- Born: Ramona E. Douglass United States

= Ramona Douglass =

Ramona E. Douglass (died 2007) was an American activist. In addition to her work as a medical sales and marketing professional, she was a prominent advocate for multiracial Americans.

== Education ==
Douglass was a graduate of Colorado State University with a Bachelor of Science degree in geology and chemistry.

== Activism ==
Douglass was a community activist for almost 30 years. She was a founding member of the National Alliance Against Racist and Political Repression and participated with Angela Davis' Political Defense Committee in the early 1970s.

In 1986 Douglass became active in the Biracial Family Network, one of the United States' oldest community organizations advocating for mixed heritage people and families. On November 12, 1998, the Biracial Family Network joined similar organizations in the U.S. and Canada to create the Association of MultiEthnic Americans (AMEA). Douglass, an AMEA co-founder, served as the organization's vice president (1988–1991), president (1994–1999) and Director of Media and Public Relations (2000–2005). She served on AMEA's Advisory Council until her death in 2007.

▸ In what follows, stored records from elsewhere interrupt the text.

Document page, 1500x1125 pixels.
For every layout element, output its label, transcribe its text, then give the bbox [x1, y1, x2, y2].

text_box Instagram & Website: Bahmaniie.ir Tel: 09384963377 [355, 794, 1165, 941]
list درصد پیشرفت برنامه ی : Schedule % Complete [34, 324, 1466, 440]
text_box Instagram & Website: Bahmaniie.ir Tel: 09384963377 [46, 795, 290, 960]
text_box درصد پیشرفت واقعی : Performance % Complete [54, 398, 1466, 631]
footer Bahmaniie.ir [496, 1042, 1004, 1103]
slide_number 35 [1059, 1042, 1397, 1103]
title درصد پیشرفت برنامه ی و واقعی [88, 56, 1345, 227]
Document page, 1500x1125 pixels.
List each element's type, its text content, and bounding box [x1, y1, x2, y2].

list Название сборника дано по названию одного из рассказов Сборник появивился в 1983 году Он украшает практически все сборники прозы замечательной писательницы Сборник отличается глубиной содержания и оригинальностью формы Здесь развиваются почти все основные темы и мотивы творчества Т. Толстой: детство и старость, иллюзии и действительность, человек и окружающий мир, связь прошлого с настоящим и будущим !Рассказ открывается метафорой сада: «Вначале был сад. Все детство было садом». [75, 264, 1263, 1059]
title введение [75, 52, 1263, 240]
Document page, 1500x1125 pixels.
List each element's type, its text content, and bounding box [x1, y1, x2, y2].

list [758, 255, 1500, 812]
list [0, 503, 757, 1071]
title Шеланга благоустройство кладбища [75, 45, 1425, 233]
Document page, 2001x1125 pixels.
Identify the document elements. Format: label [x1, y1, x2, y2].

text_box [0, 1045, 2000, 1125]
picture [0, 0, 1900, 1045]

Douglass was a prominent spokesperson for multiracial issues during the debates preceding the 2000 United States census. In 1993, she testified before Rep. Thomas C. Sawyer's (D-OH) Subcommittee on Census, Statistics & Postal Personnel in favor of adding a "multiracial" category to the 2000 Census. In 1995, she was appointed, by then Secretary of Commerce Ron Brown, to the 2000 Census Advisory Committee. As AMEA's representative on the committee for 13 years, she contributed a multiracial personal and community organizing perspective. In 1997, Douglass testified before the Subcommittee on Government Management, Information and Technology of the House Committee on Government Reform and Oversight on behalf of multiracial Americans.

== Personal life ==
Douglass was of African American, Native American (Oglala), and Sicilian heritage.